The brainchild of Brahmachari, the open source discovery project has united top biomedical researchers from around India and the globe to hunt for new treatments for infectious diseases. With an initial emphasis on discovering drugs against tuberculosis, which kills 400,000 people per year in India, the 4-year-old initiative features an online platform to facilitate collaboration among scientists and give them a menu of software tools to aid their research. The online infrastructure, Sysborg 2.0, has more than 5,700 participants in 130 countries.
A key of open source is to share information freely, something that biopharma companies aren't famous for doing.
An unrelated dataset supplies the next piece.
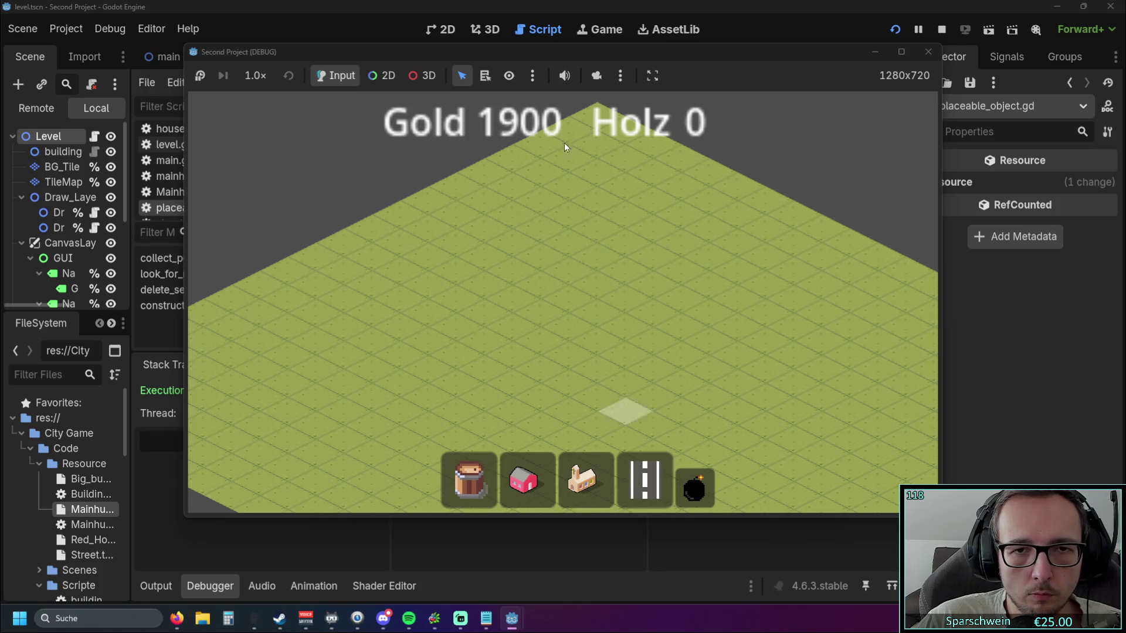
drag(610, 52, 848, 35)
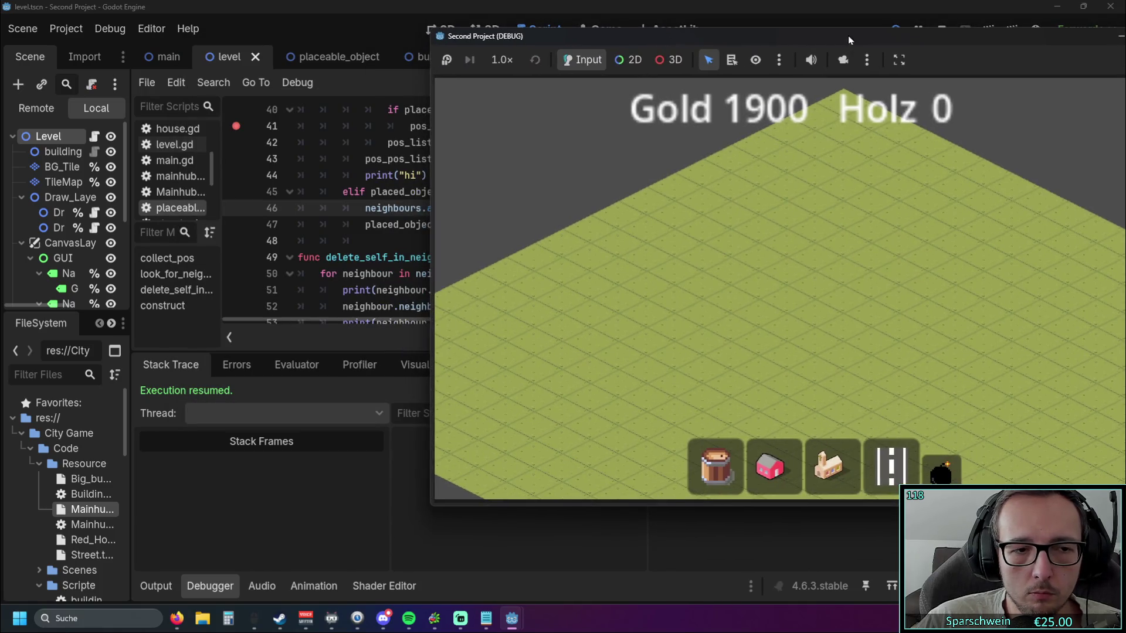
click(832, 466)
click(815, 346)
Yet, in the case of global epidemics such as tuberculosis and HIV, drugmakers have shown a willingness to join forces and even share resources. Brahmachari's vision for Open Source Drug Discovery has been to bring affordable healthcare to sick people, and the collaborative approach to discovery that he's championed could streamline the advance of new therapies to patients with the help of genomics and computer-based technologies.
In the spirit of open source and crowdsourcing, Brahmachari has brought together a bevy of collaborators and drug researchers to the project. AstraZeneca ($AZN) headlines the list of companies that have backed the effort, to which the government of India has promised $35 million, according to the OSDD's website. T.S. Balganesh, a former R&D executive for AZ in Bangalore, was tapped to head the open source discovery effort last year.